▶ **TASK REQUIREMENTS**
(a) Retype, word for word, the part of the essay on customs ethics below that opens with the words containing "Introduction" and closes with "addressed in depth.".
(b) In the essay on ethics and the customs code below, translate this sentence into Spanish: "Ethics refers to a set of moral standards that outline the expectation of behavioral conduct."
(c) Proceed with the essay on customs ethics below, picking up after its final sentence.

▶ **EXTRACT TO READ**

=======

Introduction
The modern world is characterized by increasing level of transparency which implies that unethical behaviors are on the increase too. Practical ethics address a broad subject area. Ethical ramifications are evident in our daily choices, and ethical issues confront us daily. Ethics refers to a set of moral standards that outline the expectation of behavioral conduct. Ethical principles, therefore, argue on moral standards of conduct. Ethical practice builds trust by role-modeling ethical behavior and through the application of principles and values in a consistent manner in decision making (Bhattacharyya, 2004). Ethical values outline a moral compass through which people live and make decisions in their lives. Ethics is, therefore, about doing the right thing since it's the right thing to do. In the following paper, the practical ethical issues will be addressed in depth.
WCO Approach
The World Customs Organization (WCO) developed a comprehensive Code of Ethics and conducts with practical and precise terms as well as recommendations on codes of conduct issues (World Customs Organization, n.d.). WCO is a declaration that states that customs employees need to be issued with a code of conduct and implications of the same fully explained to them. Further, an effective disciplinary measure should be put in place, including dismissal possibility (World Customs Organization, n.d.).
In public service, public trust is a prerequisite. Customs employees are obliged to their government as well as citizens to exercise loyalty to laws and ethical principles above their gains (World Customs Organization, n.d.). As such, the public demands complete trust, confidence, and respect in the integrity of the customs administration. The public is entitled to and expects honesty, impartiality, and professionalism in the way customs employees employ their knowledge, skills, experience, and official duties (World Customs Organization, n.d.). Customs employees should, therefore, uphold the highest integrity standards in handling the public and in their personal lives (World Customs Organization, n.d.).
The purpose of the Code of Ethics and Conduct is to describe the minimum standards of behavior in clear and practical terms, that is expected of all customs employees. The standards of practice guide the decision-making process and actions taken (World Customs Organization, n.d.). Public confidence is assured in the integrity of customs, as employees are expected to adhere to and respect the Code of Ethics and Conduct.

=======

▶ **DATA EXCERPT**
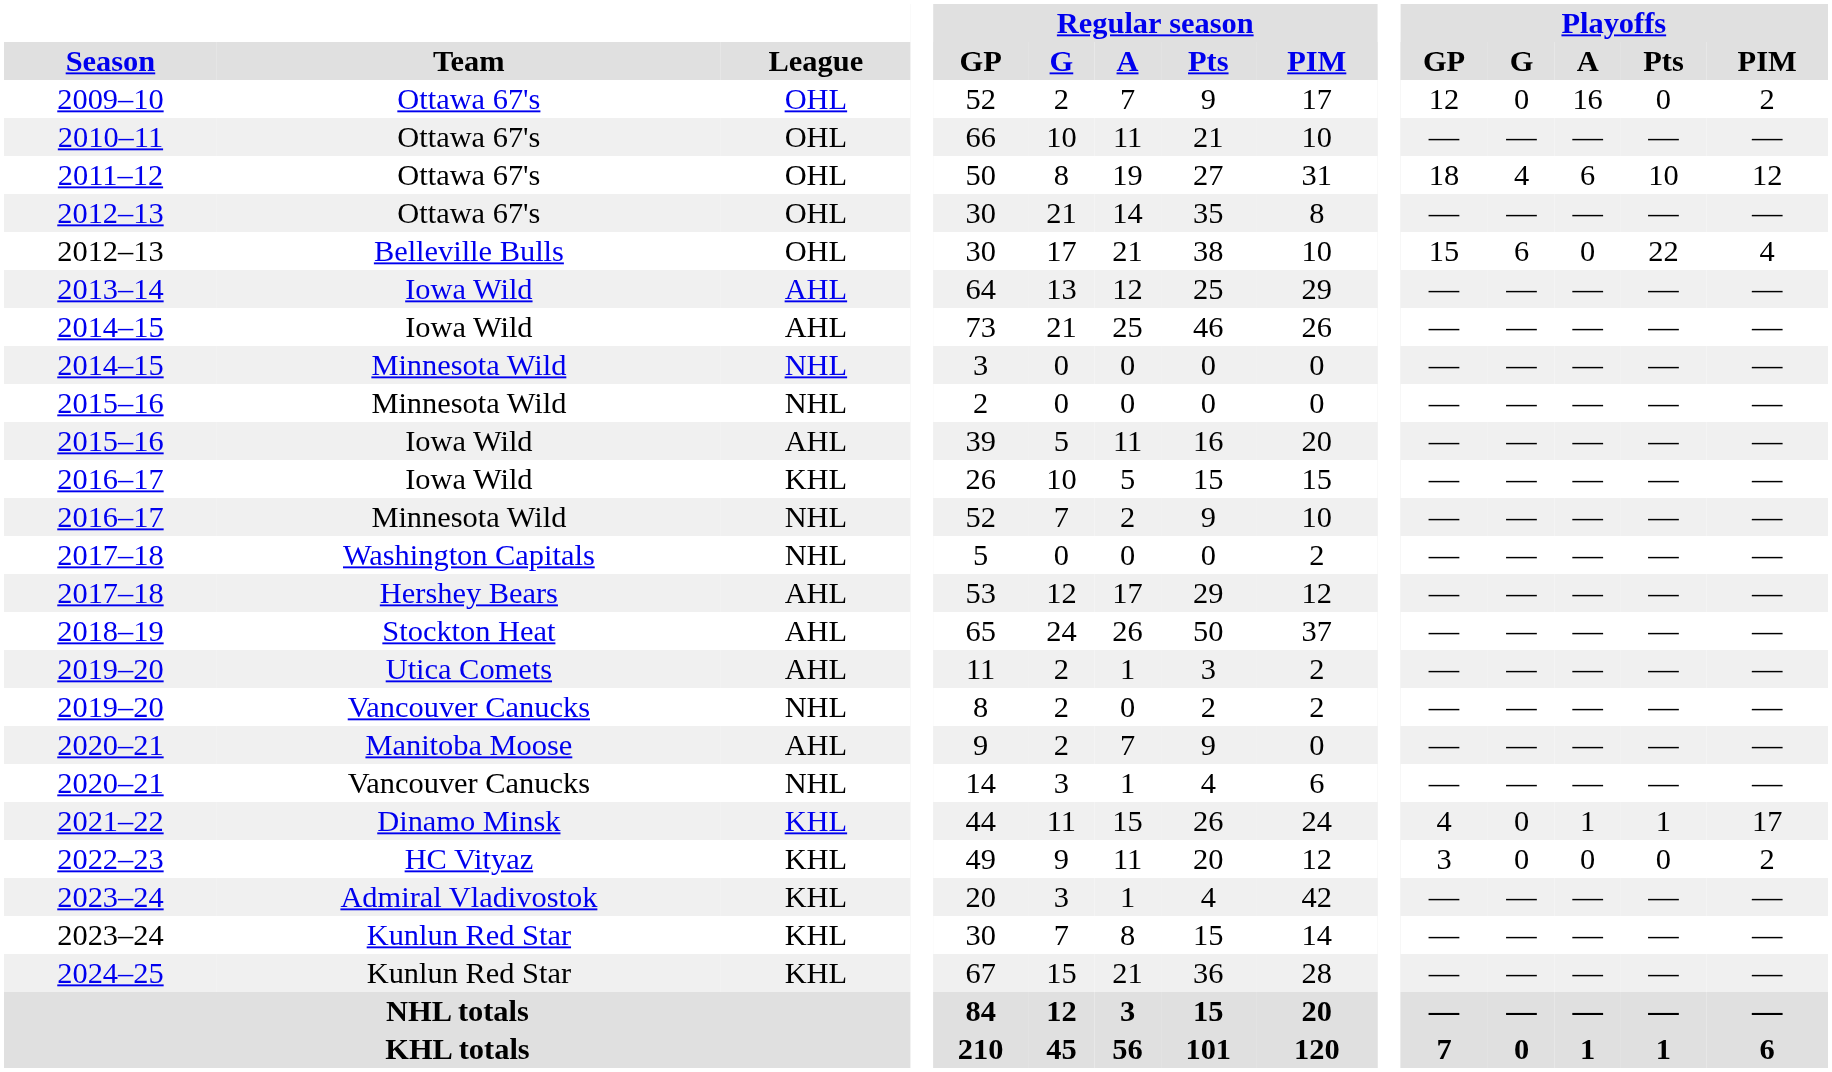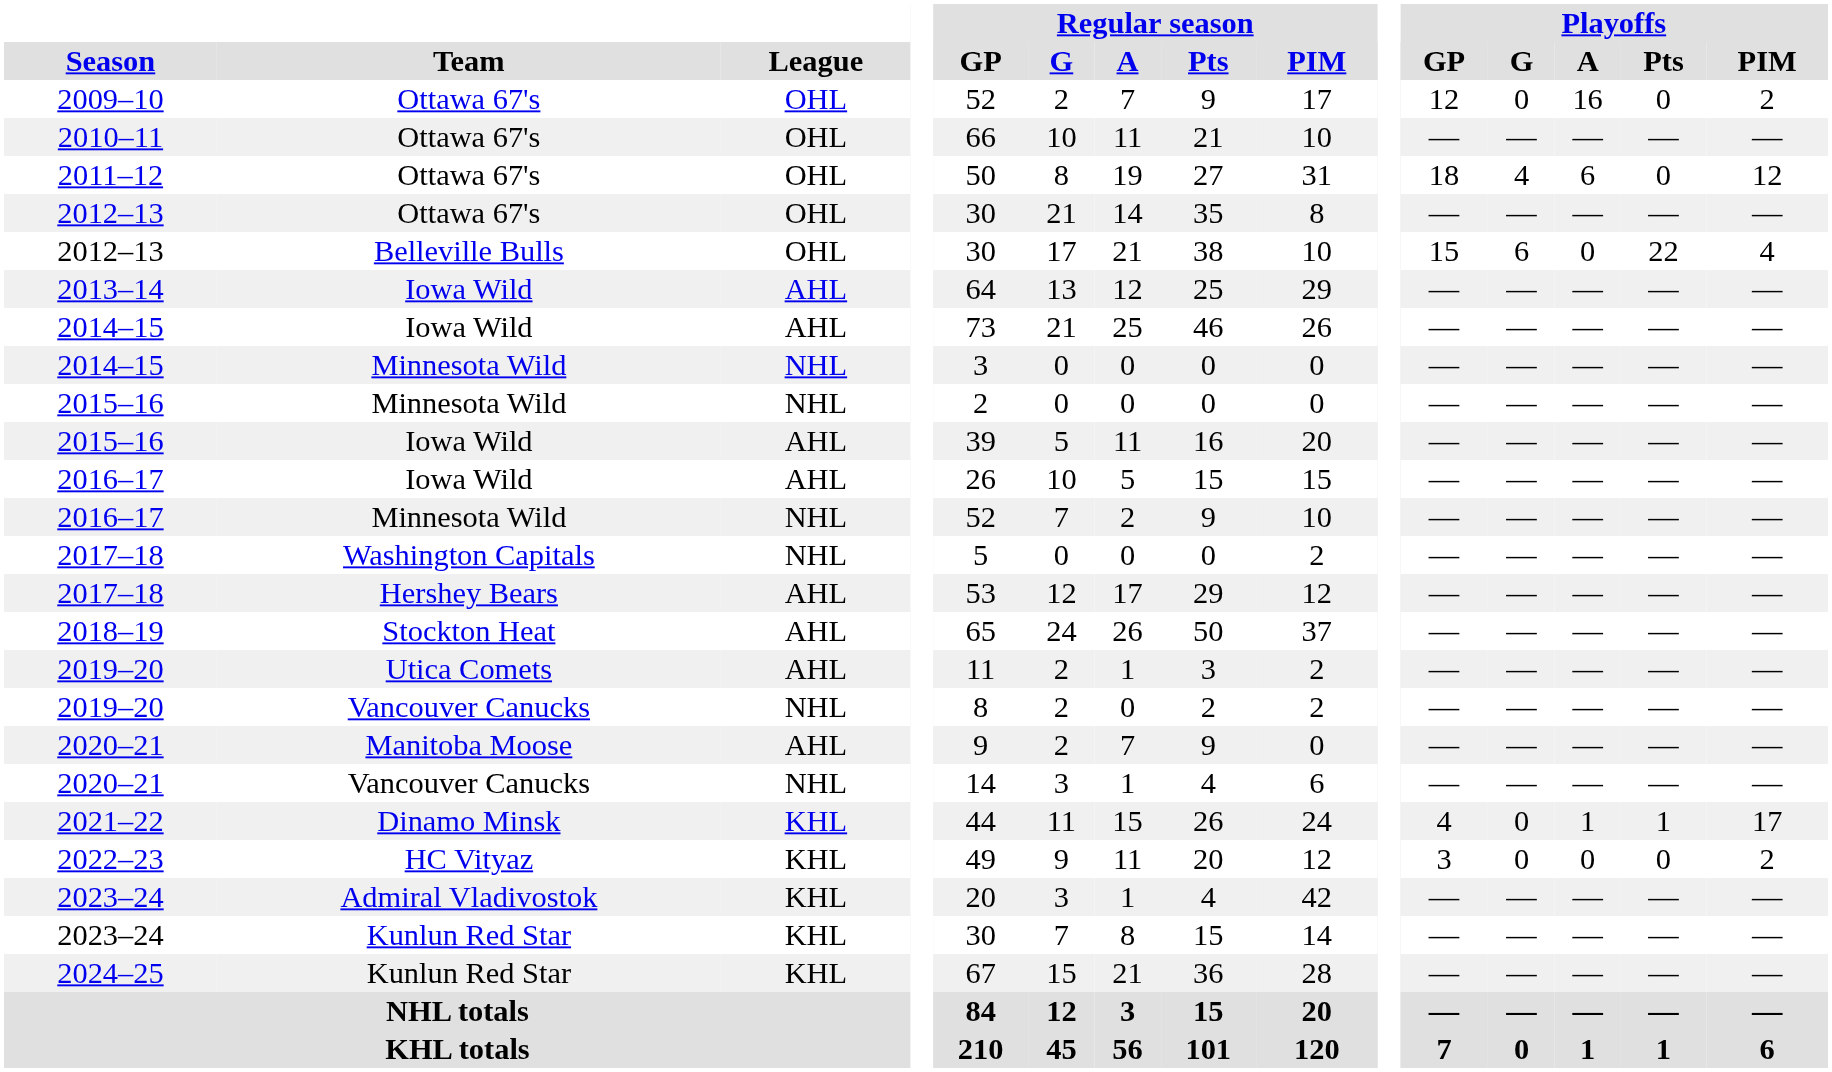2011–12 | Playoffs / Pts: 10 -> 0
2016–17 / Iowa Wild | League: KHL -> AHL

=======

▶ **ANSWER SET**
(a)
Introduction
The modern world is characterized by increasing level of transparency which implies that unethical behaviors are on the increase too. Practical ethics address a broad subject area. Ethical ramifications are evident in our daily choices, and ethical issues confront us daily. Ethics refers to a set of moral standards that outline the expectation of behavioral conduct. Ethical principles, therefore, argue on moral standards of conduct. Ethical practice builds trust by role-modeling ethical behavior and through the application of principles and values in a consistent manner in decision making (Bhattacharyya, 2004). Ethical values outline a moral compass through which people live and make decisions in their lives. Ethics is, therefore, about doing the right thing since it's the right thing to do. In the following paper, the practical ethical issues will be addressed in depth.

(b) La ética se refiere a un conjunto de normas morales que establecen la conducta que se espera.

(c)
Critical elements in the Code of Ethics and Conduct are personal responsibility, law compliance, limitations to the acceptance of gifts, rewards and discounts, conflict of interest avoidance, and Limitations on political activities. Besides, conduct in money matters, use, and confidentiality of official information, work environment, private purchases of government properties by employees, and use of formal services and property are also elements included.
Theorizing Community Development
Community development (CD) builds solidarity and agency through adhering to practice principles; participation, self-help, and felt needs (Bhattacharyya, 2004). Bhattacharyya (2004) argued that the problem in defining community development is that many theories explain the concept of CD and fail to characteristics of its practice.
Community development theory advocates for a specific social order and a particular methodology for achieving development in the community (Bhattacharyya, 2004). A theory of CD specifies its purpose, premises, and its methods (Bhattacharyya, 2004). The purpose and methods of CD need to be specific for CD to be a distinct field. However, the tools need not be specific to the CD. Purpose and methods are distinct and also different from techniques or devices used to implement the methods. In fulfilling a purpose, particular methods are followed, and these methods are implemented through specific procedures. Bhattacharyya (2004) argued that the promotion of solidarity and agency is the purpose of CD.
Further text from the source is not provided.